Boil 'Em Tender: Fill a large pot with water, add 2 teaspoons of sea salt, and bring it to a rolling boil. Carefully drop in your Brussels sprouts and let them simmer for about 8-10 minutes. They should be tender enough for a knife to slide in easily, but not mushy. Quickly drain them, rinse under cold water, and pat them really dry with paper towels – this helps them get extra crispy!
Season & Toss: In a big bowl, drizzle the boiled sprouts with olive oil. Sprinkle in the garlic powder, the remaining 1/2 teaspoon of sea salt, and cayenne pepper. Give them a good toss to coat evenly.

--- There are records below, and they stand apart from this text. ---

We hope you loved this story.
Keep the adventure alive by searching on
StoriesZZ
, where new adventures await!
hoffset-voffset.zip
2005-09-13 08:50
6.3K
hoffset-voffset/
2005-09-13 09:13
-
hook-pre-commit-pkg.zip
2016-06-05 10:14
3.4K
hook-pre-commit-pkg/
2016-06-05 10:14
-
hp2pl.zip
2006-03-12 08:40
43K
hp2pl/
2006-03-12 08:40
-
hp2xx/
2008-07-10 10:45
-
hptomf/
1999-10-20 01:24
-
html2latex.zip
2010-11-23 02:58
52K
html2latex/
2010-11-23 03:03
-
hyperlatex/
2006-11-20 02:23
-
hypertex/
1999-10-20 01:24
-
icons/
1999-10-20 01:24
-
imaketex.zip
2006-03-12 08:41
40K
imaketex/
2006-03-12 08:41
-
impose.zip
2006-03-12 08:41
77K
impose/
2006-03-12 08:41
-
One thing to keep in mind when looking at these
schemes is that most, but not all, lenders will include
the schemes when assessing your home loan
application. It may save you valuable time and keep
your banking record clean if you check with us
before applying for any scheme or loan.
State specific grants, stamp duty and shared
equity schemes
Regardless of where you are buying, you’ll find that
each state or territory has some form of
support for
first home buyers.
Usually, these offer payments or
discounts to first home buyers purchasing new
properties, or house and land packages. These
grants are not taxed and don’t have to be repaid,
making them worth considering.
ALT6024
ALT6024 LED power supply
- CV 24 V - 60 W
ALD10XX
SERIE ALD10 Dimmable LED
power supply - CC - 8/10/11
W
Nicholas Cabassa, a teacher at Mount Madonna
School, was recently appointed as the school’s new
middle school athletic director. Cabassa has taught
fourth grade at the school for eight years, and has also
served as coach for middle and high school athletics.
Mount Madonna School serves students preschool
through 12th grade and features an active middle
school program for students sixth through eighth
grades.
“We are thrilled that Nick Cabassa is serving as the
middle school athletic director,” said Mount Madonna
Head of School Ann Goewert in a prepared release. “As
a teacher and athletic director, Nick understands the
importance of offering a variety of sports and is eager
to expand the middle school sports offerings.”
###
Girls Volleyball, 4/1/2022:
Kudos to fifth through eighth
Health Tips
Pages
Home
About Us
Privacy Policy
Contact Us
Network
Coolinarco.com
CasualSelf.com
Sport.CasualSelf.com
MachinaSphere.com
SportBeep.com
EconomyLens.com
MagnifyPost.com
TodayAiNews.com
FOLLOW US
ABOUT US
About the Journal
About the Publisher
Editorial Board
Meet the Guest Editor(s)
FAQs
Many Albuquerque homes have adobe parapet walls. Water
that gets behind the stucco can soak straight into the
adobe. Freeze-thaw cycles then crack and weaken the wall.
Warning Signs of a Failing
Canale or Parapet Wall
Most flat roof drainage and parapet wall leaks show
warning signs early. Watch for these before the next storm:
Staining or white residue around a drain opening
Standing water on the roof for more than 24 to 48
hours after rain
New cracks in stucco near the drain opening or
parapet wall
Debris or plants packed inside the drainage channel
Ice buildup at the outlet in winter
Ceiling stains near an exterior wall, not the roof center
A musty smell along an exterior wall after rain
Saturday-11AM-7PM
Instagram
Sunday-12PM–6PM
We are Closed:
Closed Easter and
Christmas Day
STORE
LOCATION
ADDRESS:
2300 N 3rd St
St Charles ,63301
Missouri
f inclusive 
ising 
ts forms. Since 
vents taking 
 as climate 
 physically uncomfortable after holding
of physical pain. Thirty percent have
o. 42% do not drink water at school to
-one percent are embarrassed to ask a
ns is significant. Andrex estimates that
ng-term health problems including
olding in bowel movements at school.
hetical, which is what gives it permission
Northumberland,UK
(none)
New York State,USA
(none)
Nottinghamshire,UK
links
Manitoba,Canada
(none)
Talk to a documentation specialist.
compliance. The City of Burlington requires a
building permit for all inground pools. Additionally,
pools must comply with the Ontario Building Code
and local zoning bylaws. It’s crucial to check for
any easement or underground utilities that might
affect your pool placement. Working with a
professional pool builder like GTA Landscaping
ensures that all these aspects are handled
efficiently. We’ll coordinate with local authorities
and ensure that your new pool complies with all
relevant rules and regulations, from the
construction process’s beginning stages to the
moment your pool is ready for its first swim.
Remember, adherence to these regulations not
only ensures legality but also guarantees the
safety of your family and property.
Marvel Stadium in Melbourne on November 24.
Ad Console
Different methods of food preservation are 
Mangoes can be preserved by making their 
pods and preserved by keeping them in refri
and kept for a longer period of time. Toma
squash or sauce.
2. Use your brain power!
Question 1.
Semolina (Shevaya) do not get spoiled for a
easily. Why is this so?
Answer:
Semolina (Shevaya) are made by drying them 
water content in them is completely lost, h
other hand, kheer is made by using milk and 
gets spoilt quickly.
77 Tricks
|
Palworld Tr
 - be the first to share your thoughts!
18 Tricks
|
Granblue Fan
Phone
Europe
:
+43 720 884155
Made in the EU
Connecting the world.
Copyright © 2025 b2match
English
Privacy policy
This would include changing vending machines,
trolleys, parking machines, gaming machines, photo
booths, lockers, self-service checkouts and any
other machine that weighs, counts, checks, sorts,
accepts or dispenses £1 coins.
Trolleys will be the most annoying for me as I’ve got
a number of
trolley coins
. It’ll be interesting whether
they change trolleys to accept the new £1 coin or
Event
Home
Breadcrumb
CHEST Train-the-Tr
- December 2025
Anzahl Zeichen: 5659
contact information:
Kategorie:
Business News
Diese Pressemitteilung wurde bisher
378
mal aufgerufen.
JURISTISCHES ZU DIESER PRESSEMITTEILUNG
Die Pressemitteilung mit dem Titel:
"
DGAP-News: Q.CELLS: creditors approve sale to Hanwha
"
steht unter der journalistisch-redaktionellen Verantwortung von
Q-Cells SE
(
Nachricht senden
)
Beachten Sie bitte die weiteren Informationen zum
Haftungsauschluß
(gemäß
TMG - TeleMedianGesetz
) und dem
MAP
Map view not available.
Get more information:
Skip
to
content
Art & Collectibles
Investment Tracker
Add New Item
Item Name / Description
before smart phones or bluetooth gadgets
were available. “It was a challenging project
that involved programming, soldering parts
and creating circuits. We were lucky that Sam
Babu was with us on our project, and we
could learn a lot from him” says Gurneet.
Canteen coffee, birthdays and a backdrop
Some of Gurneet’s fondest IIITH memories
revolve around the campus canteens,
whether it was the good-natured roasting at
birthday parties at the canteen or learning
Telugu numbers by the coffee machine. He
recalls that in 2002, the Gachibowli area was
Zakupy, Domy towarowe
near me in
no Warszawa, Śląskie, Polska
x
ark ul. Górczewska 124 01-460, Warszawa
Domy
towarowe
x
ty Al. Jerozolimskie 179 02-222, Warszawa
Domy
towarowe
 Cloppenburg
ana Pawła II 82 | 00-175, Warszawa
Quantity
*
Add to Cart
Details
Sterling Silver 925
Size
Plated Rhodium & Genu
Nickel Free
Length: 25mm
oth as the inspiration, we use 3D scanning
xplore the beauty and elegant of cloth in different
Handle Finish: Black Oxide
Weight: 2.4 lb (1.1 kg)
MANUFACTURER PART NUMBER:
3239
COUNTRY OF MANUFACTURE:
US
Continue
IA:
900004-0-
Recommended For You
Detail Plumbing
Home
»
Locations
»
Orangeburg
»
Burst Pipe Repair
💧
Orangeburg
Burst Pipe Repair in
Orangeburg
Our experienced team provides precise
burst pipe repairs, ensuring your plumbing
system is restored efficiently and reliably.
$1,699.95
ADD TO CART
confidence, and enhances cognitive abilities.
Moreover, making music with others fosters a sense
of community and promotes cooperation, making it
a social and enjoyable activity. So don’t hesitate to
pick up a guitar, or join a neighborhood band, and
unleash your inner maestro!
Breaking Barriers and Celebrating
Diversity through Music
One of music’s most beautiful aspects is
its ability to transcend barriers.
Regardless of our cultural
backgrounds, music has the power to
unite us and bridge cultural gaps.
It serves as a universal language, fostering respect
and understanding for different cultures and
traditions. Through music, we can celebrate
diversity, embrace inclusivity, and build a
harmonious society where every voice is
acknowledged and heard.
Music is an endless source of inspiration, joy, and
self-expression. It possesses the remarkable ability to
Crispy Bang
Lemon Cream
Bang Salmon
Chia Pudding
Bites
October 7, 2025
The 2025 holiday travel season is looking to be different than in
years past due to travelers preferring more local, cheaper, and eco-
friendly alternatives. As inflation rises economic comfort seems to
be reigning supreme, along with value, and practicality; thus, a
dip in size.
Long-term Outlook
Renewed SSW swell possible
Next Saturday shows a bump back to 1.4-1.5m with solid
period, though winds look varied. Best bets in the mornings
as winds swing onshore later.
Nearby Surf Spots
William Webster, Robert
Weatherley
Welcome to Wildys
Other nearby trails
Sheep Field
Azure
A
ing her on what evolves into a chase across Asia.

Now, add 5 tablespoons of the Parmesan cheese and toss again until every sprout is happy.
Smash Time: Lightly grease a large baking sheet with oil or cooking spray. Arrange your seasoned sprouts in a single layer, making sure they have some room to breathe (about 1.5-2 inches apart). Grab the bottom of a sturdy glass or mason jar and gently but firmly press down on each sprout to flatten it. Fun, right?
Cheesy Topping (Optional): If you're using it, sprinkle the remaining 3 tablespoons of grated Parmesan cheese right over your smashed sprouts. This creates an extra golden crust!
Roast to Perfection: Pop the baking sheet into your preheated oven. Roast for 25-30 minutes, making sure to flip them halfway through so both sides get beautifully golden and super crispy. Keep an eye on them – you want them browned, not burnt! Serve hot and enjoy your healthy, crunchy side!